*Fragmento seleccionado*:
☆ ☆ ☆ ☆ ☆

Esta parcialidad, negando la dimensión anima (lo femenino), no ha dejado de afectar fuertemente a la ética. El núcleo de la moralidad clásica heredada de los griegos y perfeccionada por Kant, Habermas y Rorty tiene como base inconsciente la experiencia del animus (lo masculino). Por eso se funda sobre dos pilastras básicas: la justicia, que se expresa en los derechos y en los deberes de los hombres (dejando invisibles a las mujeres), y la autonomía del individuo, en la idea de que solamente un ser libre puede ser un ser ético.
Pero esta visión es parcial pues deja fuera dimensiones fundamentales, propias mas no exclusivas de lo femenino (anima), como son las relaciones afectivas que se dan en la familia, con los otros, con la naturaleza y con todos los que nos sentimos relacionados. Sin tales relaciones, la sociedad pierde su rostro humano. Aquí más que justicia se necesita la categoría mayor, que es la del cuidado. El cuidado es un paradigma que se opone al de la dominación. Es aquella relación que se preocupa y se responsabiliza por el otro, que se envuelve y se deja envolver con la vida en sus muchas formas, que muestra solidaridad y compasión, cura heridas pasadas y previene heridas futuras.
La base empírica es la experiencia –tan finamente analizada por el psicoanalista inglés D. Winnicott– de que todos necesitamos ser cuidados, acogidos, valorizados y amados, y deseamos cuidar, acoger, valorar y amar. Portadoras privilegiadas, mas no exclusivas, de esta experiencia son las mujeres. Ellas están ligadas directamente a la vida que necesita cuidado, como la maternidad, la alimentación, el desvelo en la enfermedad, el acompañamiento de la educación. Estas características son propias del principio femenino (anima) que se encuentra también en el hombre y que las realiza a su manera.
En el trasfondo de esta ética del cuidado hay una antropología más fecunda que aquella tradicional, base de la ética dominante: parte del carácter relacional del ser humano. Él es fundamentalmente un ser de afecto, portador de pathos, de capacidad de sentir y de afectar y ser afectado. Además de la razón intelectual (logos) está dotado de la razón emocional, sensible y de la razón espiritual. Es un ser-con-los-otros y para-los-otros en el mundo. No existe aislado en su espléndida autonomía, vive siempre dentro de redes de relaciones concretas y se encuentra permanentemente conectado. No necesita un contrato social para poder vivir junto a otros. Su naturaleza consiste en vivir comunitariamente.
Sin duda, para tener una cultura de la paz duradera necesitamos instituciones justas, pero el funcionamiento de éstas no puede ser formal ni burocrático sino humano, cuidadoso y sensible a los contextos de las personas y de sus situaciones. Más que nada, debemos alimentar una cultura generalizada de cuidado para con la Tierra, y las personas, especialmente las más vulnerables, y de atención a las relaciones entre los pueblos para evitar la guerra.

☆ ☆ ☆ ☆ ☆

Edita el tramo del fragmento sobre la ética del cuidado que va desde "Pero esta visión" hasta "previene heridas futuras." y reemplaza "dominación" por "opresión". Las filas no tienen ninguna relación con el fragmento.

*Datos del ejercicio*:
☆ ☆ ☆ ☆ ☆

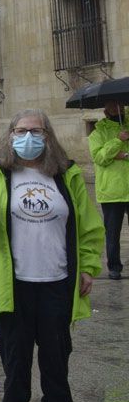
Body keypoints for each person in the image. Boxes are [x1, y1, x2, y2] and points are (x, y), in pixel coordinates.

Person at [0, 109, 103, 402]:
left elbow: (87, 227)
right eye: (20, 130)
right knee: (15, 354)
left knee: (57, 353)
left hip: (58, 281)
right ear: (10, 135)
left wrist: (87, 267)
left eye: (36, 131)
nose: (28, 137)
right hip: (14, 283)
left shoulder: (66, 175)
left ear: (48, 136)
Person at [87, 100, 128, 280]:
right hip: (111, 190)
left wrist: (123, 155)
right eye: (112, 107)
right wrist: (118, 141)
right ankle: (114, 267)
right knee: (112, 231)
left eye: (119, 106)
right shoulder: (97, 133)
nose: (116, 109)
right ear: (105, 111)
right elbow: (100, 158)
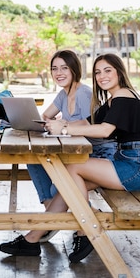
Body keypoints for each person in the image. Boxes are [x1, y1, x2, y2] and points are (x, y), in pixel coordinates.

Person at [0, 53, 140, 263]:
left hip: (139, 167)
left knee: (73, 168)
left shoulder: (123, 95)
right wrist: (58, 125)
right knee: (67, 189)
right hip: (127, 162)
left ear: (120, 72)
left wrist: (64, 129)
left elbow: (104, 131)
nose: (102, 76)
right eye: (98, 72)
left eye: (107, 70)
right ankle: (31, 240)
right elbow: (85, 123)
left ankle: (85, 232)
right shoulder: (113, 99)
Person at [27, 49, 117, 243]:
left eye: (64, 68)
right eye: (54, 69)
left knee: (56, 189)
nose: (58, 73)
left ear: (74, 69)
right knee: (33, 161)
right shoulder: (62, 94)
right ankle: (54, 212)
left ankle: (56, 218)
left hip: (97, 153)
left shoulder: (84, 93)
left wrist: (63, 125)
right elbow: (45, 117)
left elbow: (87, 124)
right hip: (74, 153)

☆ ☆ ☆ ☆ ☆

*Solución*:
Pero esta visión es parcial pues deja fuera dimensiones fundamentales, propias mas no exclusivas de lo femenino (anima), como son las relaciones afectivas que se dan en la familia, con los otros, con la naturaleza y con todos los que nos sentimos relacionados. Sin tales relaciones, la sociedad pierde su rostro humano. Aquí más que justicia se necesita la categoría mayor, que es la del cuidado. El cuidado es un paradigma que se opone al de la opresión. Es aquella relación que se preocupa y se responsabiliza por el otro, que se envuelve y se deja envolver con la vida en sus muchas formas, que muestra solidaridad y compasión, cura heridas pasadas y previene heridas futuras.